**Records to use:**

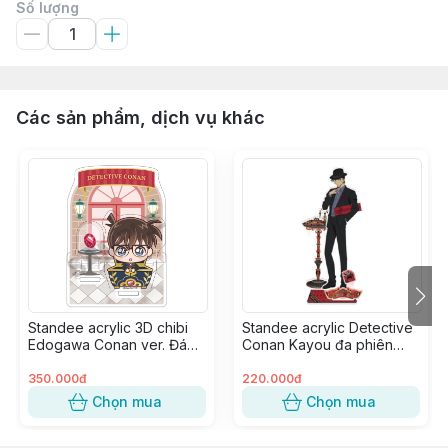
Số lượng
Các sản phẩm, dịch vụ khác
Standee acrylic 3D chibi
Standee acrylic Detective
Edogawa Conan ver. Đá
Conan Kayou đa phiên
Quý
bản - Akai Shuuichi ver.
Present
350.000đ
220.000đ
Chọn mua
Chọn mua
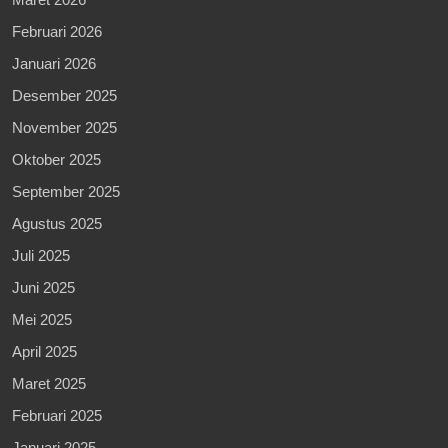
Februari 2026
Januari 2026
Desember 2025
November 2025
Oktober 2025
September 2025
Agustus 2025
Juli 2025
Juni 2025
Mei 2025
April 2025
Maret 2025
Februari 2025
Januari 2025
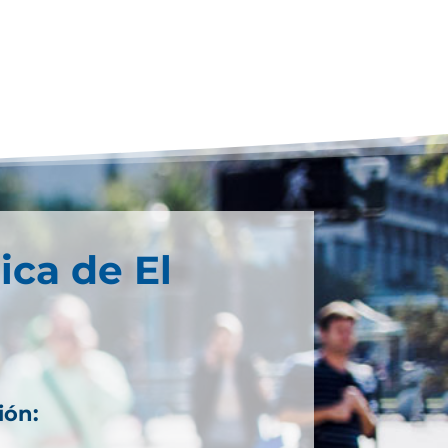
ica de El
ión:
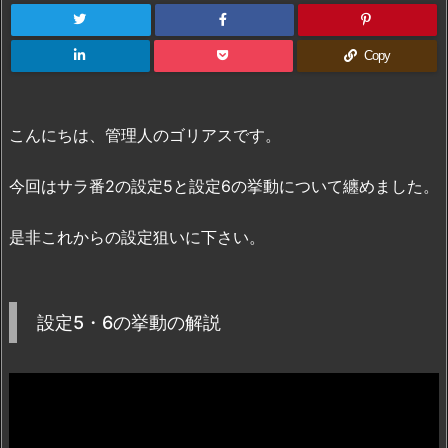
Copy
こんにちは、管理人のゴリアスです。
今回はサラ番2の設定5と設定6の挙動について纏めました。
是非これからの設定狙いに下さい。
設定5・6の挙動の解説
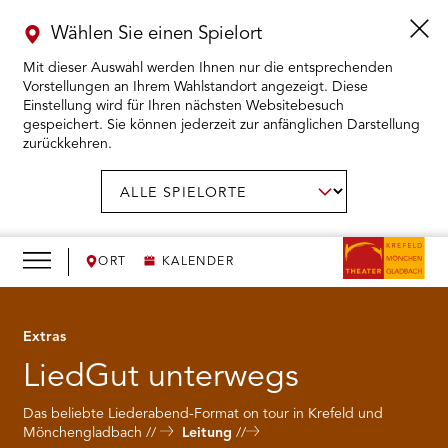
Wählen Sie einen Spielort
Mit dieser Auswahl werden Ihnen nur die entsprechenden
Vorstellungen an Ihrem Wahlstandort angezeigt. Diese
Einstellung wird für Ihren nächsten Websitebesuch
gespeichert. Sie können jederzeit zur anfänglichen Darstellung
zurückkehren.
Menü
öffnen
AUSWAHL BESTÄTIGEN
Spielort
wählen:
RMENÜ KARTENKAUF ÖFFNEN
RMENÜ SPIELPLAN ÖFFNEN
ORT
KALENDER
RMENÜ WIR ÖFFNEN
Extras
LiedGut unterwegs
RMENÜ DAS THEATER ÖFFNEN
Das beliebte Liederabend-Format on tour in Krefeld und
RMENÜ THEATERPÄDAGOGIK ÖFFNEN
Mönchengladbach
Leitung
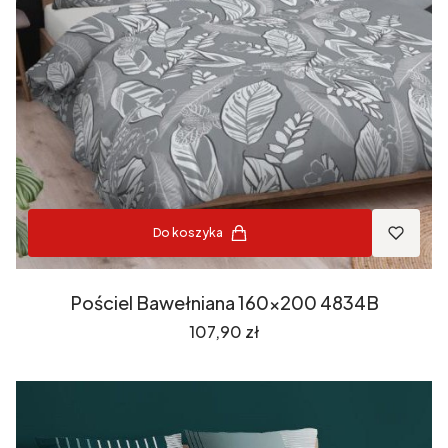
Do koszyka
Pościel Bawełniana 160x200 4834B
Cena
107,90 zł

**Work instructions:** Copy the lines of the items verbatim, from the line containing "Wählen Sie einen Spielort" through the line containing "Das beliebte Liederabend-Format", with both of those lines included.

**Output:**
Wählen Sie einen Spielort
Mit dieser Auswahl werden Ihnen nur die entsprechenden
Vorstellungen an Ihrem Wahlstandort angezeigt. Diese
Einstellung wird für Ihren nächsten Websitebesuch
gespeichert. Sie können jederzeit zur anfänglichen Darstellung
zurückkehren.
Menü
öffnen
AUSWAHL BESTÄTIGEN
Spielort
wählen:
RMENÜ KARTENKAUF ÖFFNEN
RMENÜ SPIELPLAN ÖFFNEN
ORT
KALENDER
RMENÜ WIR ÖFFNEN
Extras
LiedGut unterwegs
RMENÜ DAS THEATER ÖFFNEN
Das beliebte Liederabend-Format on tour in Krefeld und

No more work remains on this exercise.